Increased Costs: State reluctance to expand Medicaid holds that it’s just too expensive and the ACA does little about that. For example, health care costs now consume 54 percent of Massachusetts’s budget, with the lion’s share going to the expanded Medicaid, despite federal subsidies, while the hope that newly insured people will take advantage of more preventive services, often touted as a means to cut costs, hasn’t panned out, according to a new study from Oregon.

 The ACA’s central effort to keep these costs down is to fund several experiments including two Accountable Care Organization pilots—the “Pioneer” and “Shared Savings” programs—which allow private insurers to contract with Medicare to take a fixed budget and take full responsibility for a large block of patients. If the patients’ care costs more, the insurers eat the cost; if the care costs less, the insurers keep the difference. This may or may not work.

Ruling A Net Gain for the Advancement of US Health Care

In the final analysis, the Supreme Court ruling was a net gain since the ACA was the only serious effort any party put forward to tackle the very serious problem of the uninsured.

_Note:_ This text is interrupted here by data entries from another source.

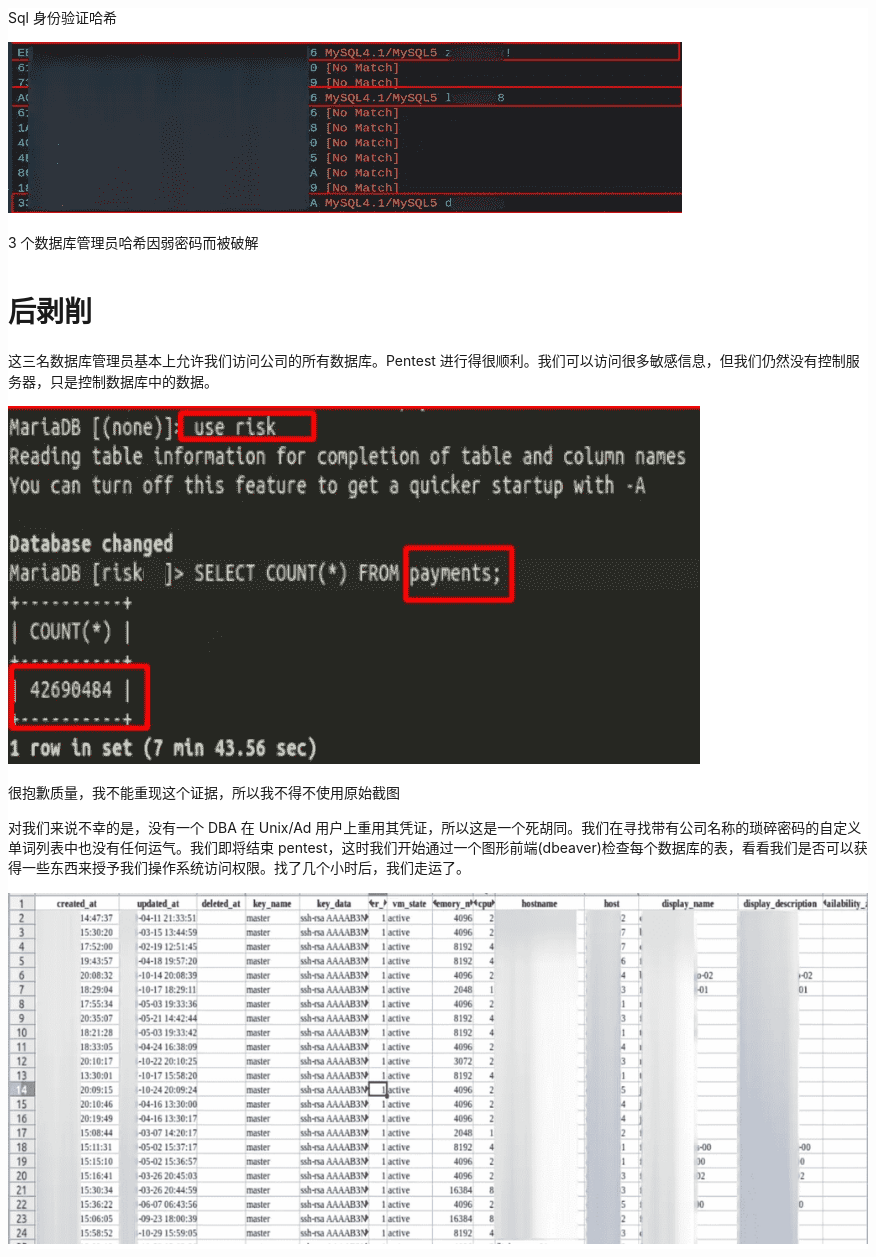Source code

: 
Sql 身份验证哈希

![](img/9d6a693363845e7ab30b502a2f443567.png)

3 个数据库管理员哈希因弱密码而被破解

# 后剥削

这三名数据库管理员基本上允许我们访问公司的所有数据库。Pentest 进行得很顺利。我们可以访问很多敏感信息，但我们仍然没有控制服务器，只是控制数据库中的数据。

![](img/44bdbd30e26d422b66256acd82d7186d.png)

很抱歉质量，我不能重现这个证据，所以我不得不使用原始截图

对我们来说不幸的是，没有一个 DBA 在 Unix/Ad 用户上重用其凭证，所以这是一个死胡同。我们在寻找带有公司名称的琐碎密码的自定义单词列表中也没有任何运气。我们即将结束 pentest，这时我们开始通过一个图形前端(dbeaver)检查每个数据库的表，看看我们是否可以获得一些东西来授予我们操作系统访问权限。找了几个小时后，我们走运了。

![](img/c4bbb4ddd9687175568bfe59e9fafecd.png)

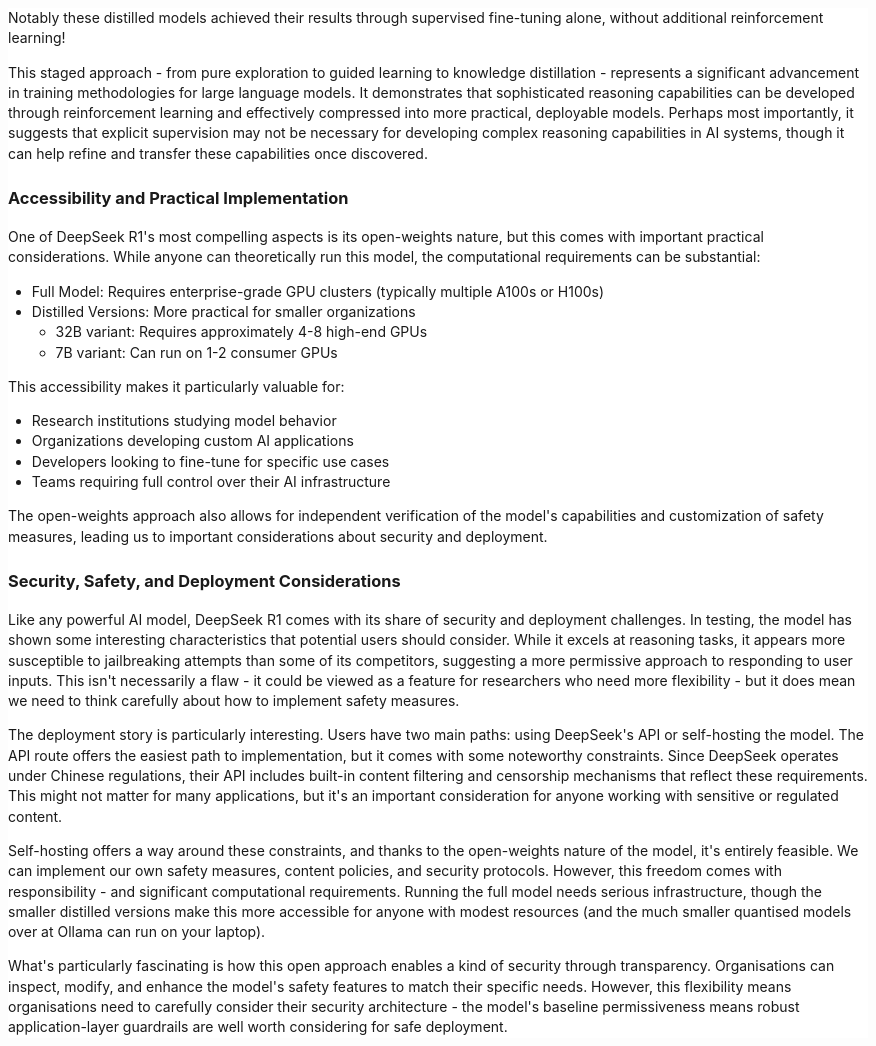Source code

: Notably these distilled models achieved their results through supervised fine-tuning alone, without additional reinforcement learning!

This staged approach - from pure exploration to guided learning to knowledge distillation - represents a significant advancement in training methodologies for large language models. It demonstrates that sophisticated reasoning capabilities can be developed through reinforcement learning and effectively compressed into more practical, deployable models. Perhaps most importantly, it suggests that explicit supervision may not be necessary for developing complex reasoning capabilities in AI systems, though it can help refine and transfer these capabilities once discovered.
### Accessibility and Practical Implementation

One of DeepSeek R1's most compelling aspects is its open-weights nature, but this comes with important practical considerations. While anyone can theoretically run this model, the computational requirements can be substantial:

- Full Model: Requires enterprise-grade GPU clusters (typically multiple A100s or H100s)
- Distilled Versions: More practical for smaller organizations
  - 32B variant: Requires approximately 4-8 high-end GPUs
  - 7B variant: Can run on 1-2 consumer GPUs

This accessibility makes it particularly valuable for:
- Research institutions studying model behavior
- Organizations developing custom AI applications
- Developers looking to fine-tune for specific use cases
- Teams requiring full control over their AI infrastructure

The open-weights approach also allows for independent verification of the model's capabilities and customization of safety measures, leading us to important considerations about security and deployment.
### Security, Safety, and Deployment Considerations

Like any powerful AI model, DeepSeek R1 comes with its share of security and deployment challenges. In testing, the model has shown some interesting characteristics that potential users should consider. While it excels at reasoning tasks, it appears more susceptible to jailbreaking attempts than some of its competitors, suggesting a more permissive approach to responding to user inputs. This isn't necessarily a flaw - it could be viewed as a feature for researchers who need more flexibility - but it does mean we need to think carefully about how to implement safety measures.

The deployment story is particularly interesting. Users have two main paths: using DeepSeek's API or self-hosting the model. The API route offers the easiest path to implementation, but it comes with some noteworthy constraints. Since DeepSeek operates under Chinese regulations, their API includes built-in content filtering and censorship mechanisms that reflect these requirements. This might not matter for many applications, but it's an important consideration for anyone working with sensitive or regulated content.

Self-hosting offers a way around these constraints, and thanks to the open-weights nature of the model, it's entirely feasible. We can implement our own safety measures, content policies, and security protocols. However, this freedom comes with responsibility - and significant computational requirements. Running the full model needs serious infrastructure, though the smaller distilled versions make this more accessible for anyone with modest resources (and the much smaller quantised models over at Ollama can run on your laptop).

What's particularly fascinating is how this open approach enables a kind of security through transparency. Organisations can inspect, modify, and enhance the model's safety features to match their specific needs.  However, this flexibility means organisations need to carefully consider their security architecture - the model's baseline permissiveness means robust application-layer guardrails are well worth considering for safe deployment.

But there’s a lot of hard work to be done in an environment of toxic political polarization.

The Massachusetts experience has shown that there are three important challanges: expanding coverage, curbing spending growth, and improving quality of care. Massachusetts is just beginning to tackle some of these harder challenges. Expanding coverage to 32 million more people means that it’s time to resolutely tackle the hard challenges.